Collected data
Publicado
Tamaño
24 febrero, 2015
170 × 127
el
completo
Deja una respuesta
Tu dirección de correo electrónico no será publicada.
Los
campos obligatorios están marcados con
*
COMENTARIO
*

* * *

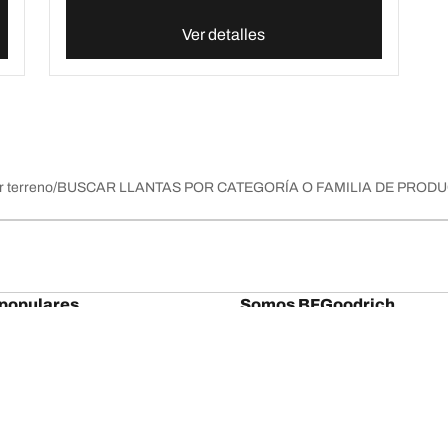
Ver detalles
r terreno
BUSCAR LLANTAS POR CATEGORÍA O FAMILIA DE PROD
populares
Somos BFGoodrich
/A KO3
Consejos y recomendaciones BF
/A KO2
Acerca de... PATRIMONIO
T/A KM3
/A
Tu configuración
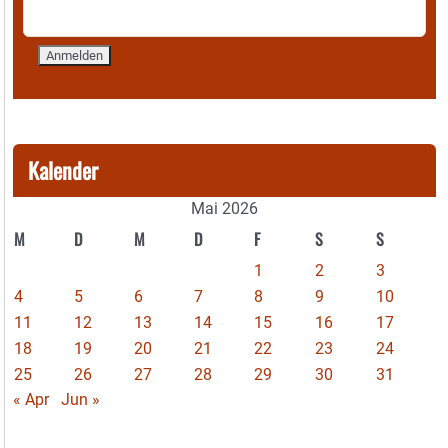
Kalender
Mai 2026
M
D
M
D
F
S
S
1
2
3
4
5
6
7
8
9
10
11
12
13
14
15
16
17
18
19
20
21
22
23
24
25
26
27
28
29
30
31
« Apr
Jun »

...

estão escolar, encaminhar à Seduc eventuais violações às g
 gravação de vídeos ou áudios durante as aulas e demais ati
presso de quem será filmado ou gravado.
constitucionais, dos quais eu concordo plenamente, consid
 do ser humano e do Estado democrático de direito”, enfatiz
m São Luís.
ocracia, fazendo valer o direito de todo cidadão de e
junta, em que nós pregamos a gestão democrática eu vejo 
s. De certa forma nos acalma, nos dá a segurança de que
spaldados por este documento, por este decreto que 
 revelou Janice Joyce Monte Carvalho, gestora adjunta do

## YOUR GOAL
From the entries, report each line that includes the word "direito".

## SOLUTION FOR THIS EXERCISE
 do ser humano e do Estado democrático de direito”, enfatiz
ocracia, fazendo valer o direito de todo cidadão de e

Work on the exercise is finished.